[Work item]:
All of the data below should be returned exactly.

***** Task input

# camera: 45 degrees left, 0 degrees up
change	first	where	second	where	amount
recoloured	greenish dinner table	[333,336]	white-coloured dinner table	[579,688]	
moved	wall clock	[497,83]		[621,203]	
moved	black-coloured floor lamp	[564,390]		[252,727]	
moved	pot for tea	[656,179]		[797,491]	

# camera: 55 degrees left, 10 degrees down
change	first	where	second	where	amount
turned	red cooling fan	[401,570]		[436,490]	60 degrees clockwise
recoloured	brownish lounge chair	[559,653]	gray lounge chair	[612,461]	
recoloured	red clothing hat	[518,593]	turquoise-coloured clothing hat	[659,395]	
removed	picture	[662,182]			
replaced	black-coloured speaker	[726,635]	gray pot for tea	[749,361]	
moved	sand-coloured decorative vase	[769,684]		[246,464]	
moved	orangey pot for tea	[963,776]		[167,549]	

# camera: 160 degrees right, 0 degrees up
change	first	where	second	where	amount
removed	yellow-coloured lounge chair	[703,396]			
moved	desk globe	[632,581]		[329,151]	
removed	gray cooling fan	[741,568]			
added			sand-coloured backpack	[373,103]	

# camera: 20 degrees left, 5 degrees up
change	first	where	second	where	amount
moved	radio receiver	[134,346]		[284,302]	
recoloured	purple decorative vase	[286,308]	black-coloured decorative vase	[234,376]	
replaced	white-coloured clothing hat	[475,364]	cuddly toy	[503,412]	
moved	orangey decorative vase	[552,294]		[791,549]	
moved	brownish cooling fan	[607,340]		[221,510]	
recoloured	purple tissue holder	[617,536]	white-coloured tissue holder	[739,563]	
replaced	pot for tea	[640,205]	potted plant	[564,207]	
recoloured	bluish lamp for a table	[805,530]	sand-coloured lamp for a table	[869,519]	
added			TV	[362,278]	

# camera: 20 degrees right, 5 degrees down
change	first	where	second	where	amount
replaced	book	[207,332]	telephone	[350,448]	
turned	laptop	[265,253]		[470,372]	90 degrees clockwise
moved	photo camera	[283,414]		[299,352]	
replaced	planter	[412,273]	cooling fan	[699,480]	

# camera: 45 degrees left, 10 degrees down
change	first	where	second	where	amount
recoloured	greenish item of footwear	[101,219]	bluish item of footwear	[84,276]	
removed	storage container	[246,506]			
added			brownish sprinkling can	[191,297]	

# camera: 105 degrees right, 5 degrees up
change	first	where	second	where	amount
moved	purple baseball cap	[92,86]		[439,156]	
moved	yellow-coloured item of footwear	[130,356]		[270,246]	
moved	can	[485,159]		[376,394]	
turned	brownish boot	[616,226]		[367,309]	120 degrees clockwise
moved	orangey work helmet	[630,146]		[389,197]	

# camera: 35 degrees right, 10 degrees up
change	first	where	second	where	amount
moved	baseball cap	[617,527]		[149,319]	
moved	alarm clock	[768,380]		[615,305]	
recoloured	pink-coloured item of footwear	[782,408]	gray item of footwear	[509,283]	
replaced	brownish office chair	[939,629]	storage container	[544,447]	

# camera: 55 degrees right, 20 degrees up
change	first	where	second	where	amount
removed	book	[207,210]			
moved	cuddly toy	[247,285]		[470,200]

**********

[Your response]:
# camera: 45 degrees left, 0 degrees up
change	first	where	second	where	amount
recoloured	greenish dinner table	[333,336]	white-coloured dinner table	[579,688]	
moved	wall clock	[497,83]		[621,203]	
moved	black-coloured floor lamp	[564,390]		[252,727]	
moved	pot for tea	[656,179]		[797,491]	

# camera: 55 degrees left, 10 degrees down
change	first	where	second	where	amount
turned	red cooling fan	[401,570]		[436,490]	60 degrees clockwise
recoloured	brownish lounge chair	[559,653]	gray lounge chair	[612,461]	
recoloured	red clothing hat	[518,593]	turquoise-coloured clothing hat	[659,395]	
removed	picture	[662,182]			
replaced	black-coloured speaker	[726,635]	gray pot for tea	[749,361]	
moved	sand-coloured decorative vase	[769,684]		[246,464]	
moved	orangey pot for tea	[963,776]		[167,549]	

# camera: 160 degrees right, 0 degrees up
change	first	where	second	where	amount
removed	yellow-coloured lounge chair	[703,396]			
moved	desk globe	[632,581]		[329,151]	
removed	gray cooling fan	[741,568]			
added			sand-coloured backpack	[373,103]	

# camera: 20 degrees left, 5 degrees up
change	first	where	second	where	amount
moved	radio receiver	[134,346]		[284,302]	
recoloured	purple decorative vase	[286,308]	black-coloured decorative vase	[234,376]	
replaced	white-coloured clothing hat	[475,364]	cuddly toy	[503,412]	
moved	orangey decorative vase	[552,294]		[791,549]	
moved	brownish cooling fan	[607,340]		[221,510]	
recoloured	purple tissue holder	[617,536]	white-coloured tissue holder	[739,563]	
replaced	pot for tea	[640,205]	potted plant	[564,207]	
recoloured	bluish lamp for a table	[805,530]	sand-coloured lamp for a table	[869,519]	
added			TV	[362,278]	

# camera: 20 degrees right, 5 degrees down
change	first	where	second	where	amount
replaced	book	[207,332]	telephone	[350,448]	
turned	laptop	[265,253]		[470,372]	90 degrees clockwise
moved	photo camera	[283,414]		[299,352]	
replaced	planter	[412,273]	cooling fan	[699,480]	

# camera: 45 degrees left, 10 degrees down
change	first	where	second	where	amount
recoloured	greenish item of footwear	[101,219]	bluish item of footwear	[84,276]	
removed	storage container	[246,506]			
added			brownish sprinkling can	[191,297]	

# camera: 105 degrees right, 5 degrees up
change	first	where	second	where	amount
moved	purple baseball cap	[92,86]		[439,156]	
moved	yellow-coloured item of footwear	[130,356]		[270,246]	
moved	can	[485,159]		[376,394]	
turned	brownish boot	[616,226]		[367,309]	120 degrees clockwise
moved	orangey work helmet	[630,146]		[389,197]	

# camera: 35 degrees right, 10 degrees up
change	first	where	second	where	amount
moved	baseball cap	[617,527]		[149,319]	
moved	alarm clock	[768,380]		[615,305]	
recoloured	pink-coloured item of footwear	[782,408]	gray item of footwear	[509,283]	
replaced	brownish office chair	[939,629]	storage container	[544,447]	

# camera: 55 degrees right, 20 degrees up
change	first	where	second	where	amount
removed	book	[207,210]			
moved	cuddly toy	[247,285]		[470,200]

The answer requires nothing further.